Мне хочется знать, как оно было с этой виллой, но мама уперлась на своем, чтобы начать рассказ с бабушкиной работы. Хоть я ее и знаю, но разрешаю маме говорить.
- Ты только представь: ламповый приемник играл на всю катушку, а она болтала в телефонную трубку, ужасно побитую, словно старая кость, от постоянного стука ею по краю стола.
Общежитие, в основном, населяли докеры, сезонные рабочие и моряки. По теории, бабушка только выдавала постельное белье и ключи, а так же следила за книгой проживающих и гостей, на практике же постоянно скандалила с людьми и размахивала куском газовой трубы.

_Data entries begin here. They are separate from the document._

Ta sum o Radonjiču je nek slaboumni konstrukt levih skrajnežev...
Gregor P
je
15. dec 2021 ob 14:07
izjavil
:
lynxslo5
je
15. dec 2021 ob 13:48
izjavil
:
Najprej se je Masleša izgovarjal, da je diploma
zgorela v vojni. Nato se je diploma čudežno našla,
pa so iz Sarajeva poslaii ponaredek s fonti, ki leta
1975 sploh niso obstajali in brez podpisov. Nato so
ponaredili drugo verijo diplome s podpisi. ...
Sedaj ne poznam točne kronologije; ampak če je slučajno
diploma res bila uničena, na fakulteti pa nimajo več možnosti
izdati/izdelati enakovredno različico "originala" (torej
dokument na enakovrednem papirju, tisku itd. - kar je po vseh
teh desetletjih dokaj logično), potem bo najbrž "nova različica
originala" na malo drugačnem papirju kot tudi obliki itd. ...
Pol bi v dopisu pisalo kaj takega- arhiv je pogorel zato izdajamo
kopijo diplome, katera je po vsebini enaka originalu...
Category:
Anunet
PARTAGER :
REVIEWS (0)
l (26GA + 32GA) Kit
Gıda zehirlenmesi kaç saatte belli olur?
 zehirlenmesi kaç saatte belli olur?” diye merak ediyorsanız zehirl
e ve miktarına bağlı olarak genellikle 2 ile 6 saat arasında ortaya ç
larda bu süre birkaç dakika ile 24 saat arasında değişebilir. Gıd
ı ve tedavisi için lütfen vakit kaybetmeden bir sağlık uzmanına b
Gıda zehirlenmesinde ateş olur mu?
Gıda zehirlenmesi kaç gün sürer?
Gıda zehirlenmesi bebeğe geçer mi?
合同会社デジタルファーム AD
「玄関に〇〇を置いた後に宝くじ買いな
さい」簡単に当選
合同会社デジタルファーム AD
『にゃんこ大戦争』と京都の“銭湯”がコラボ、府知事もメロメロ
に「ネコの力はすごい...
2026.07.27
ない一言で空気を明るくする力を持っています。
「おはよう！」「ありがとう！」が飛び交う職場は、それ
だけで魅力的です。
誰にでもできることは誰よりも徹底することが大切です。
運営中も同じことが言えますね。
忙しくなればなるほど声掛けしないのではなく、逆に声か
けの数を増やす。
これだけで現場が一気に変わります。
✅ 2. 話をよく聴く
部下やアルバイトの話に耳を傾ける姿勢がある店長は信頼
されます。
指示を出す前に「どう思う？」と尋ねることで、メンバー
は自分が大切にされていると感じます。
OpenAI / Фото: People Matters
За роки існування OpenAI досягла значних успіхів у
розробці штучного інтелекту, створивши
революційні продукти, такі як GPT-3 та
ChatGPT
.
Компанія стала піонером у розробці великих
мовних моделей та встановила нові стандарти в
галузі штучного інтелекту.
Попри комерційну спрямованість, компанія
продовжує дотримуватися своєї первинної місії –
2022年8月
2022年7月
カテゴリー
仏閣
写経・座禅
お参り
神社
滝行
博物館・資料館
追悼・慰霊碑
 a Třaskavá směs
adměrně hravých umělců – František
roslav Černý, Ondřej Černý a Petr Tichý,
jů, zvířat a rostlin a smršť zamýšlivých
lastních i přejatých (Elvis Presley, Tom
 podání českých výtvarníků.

Пьяндылыга не мог попасть ключом в дырку, потому орал на бабушку, что двери никуда не годятся. Воду в совместных санузлах часто отключали. По полу бегали тараканы величиной с крыс и крысы величиной никто не знает с чего или кого, а толстые, накачанные спиртным бляди на шпильках падали с лестниц. Именно так эта общага и выглядела.
Бабка сидела на своем посту с куском газовой трубы. Та была длиной в полметра и замечательно лежала в руке.
- Как только лишь кто открывал хлебало, как только начинал выступать, она сразу же эту трубу и хватала, - вспоминает мама, вгрызаясь в пирожное. – Сначала она била ею по столу, это так, попугать, а если кто хавало не закрывал, получал трубой под коленку, а на это, сынок, никаких "помилуйте" уже не было, к придурку тут же возвращалось классовое сознание.
Бабуля меняла обосранное постельное белье и скандалила с пьяными уродами, чтобы хватило на учебу дочери. Сама она с трудом закончила начальную школу и большую часть жизни просидела на Пагеде.
- Иногда она возвращалась почти что в полночь, временами поднималась в четыре утра и шутила, что зимой бывают такие недели, когда она вообще не видит солнца, - вспоминает мама. – Шла она мимо насосной станции, а если было светло, то напрямик, через лес. И все это напрасно. Я же знала, что тот старый урод Шолль завалит мой экзамен.
Ночью дед просыпался, садился на краю кровати, пялился в окно и ел булку с сахаром. Когда бабушка возвращалась, он делал вид, будто спит, обсыпанный крошками. И так было до тех пор, пока бабушка не начала запаздывать.
Сначала на полчаса, потом уже на целый, а потом на два и больше. Объясняла она это тем, что неожиданно прибыли байдарочники из Болгарии, и ей пришлось готовить комнаты; то внезапно лопнула какая-то труба, и все залило; а то застрял ключ в замке ее конторки.
На все это дед ничего не говорил, только закусывал губы. Мать прекрасно понимает, что крутилось у него в голове.
Дед боялся, что бабушка пошла по следам мамы, что она нашла себе любовника, потому-то так исчезает. Или же доносит на нашу семью. Еще немного, и все мы очутимся в убекской пыточной на улице Пулаского, кричал он маме, и, конечно же, все из-за того ужасного русского.
А через какое-то время он пришел к заключению, что бабушка в жизни не устроила бы ему такой подлянки, значит, она скрывает что-то другое, скорее всего, ужасную, смертельную болезнь. И теперь шастает втайне от всех по коновалам, чтобы не беспокоить близких.
- Как раз по этому можно узнать порядочного человека. Он собой пожертвует, лишь бы только не беспокоить самых близких, - именно такой мудростью дедушка поделился с мамой. Та же взамен посоветовала ему пойти за бабушкой, вот и узнает, куда та исчезает, после чего настанет покой.
Той весной на спокойствие никто не рассчитывал, но дедушка послушал. Бабушка шла на вторую смену, так что он двинулся за ней. Поднял воротник пальто и надвинул фуражку на самый нос, словно бы планировал выслеживать военных преступников. Бесшумно он выскользнул на лестничную клетку. Мать видела, как он движется через Пагед, прячась в тени подворотен и деревьев.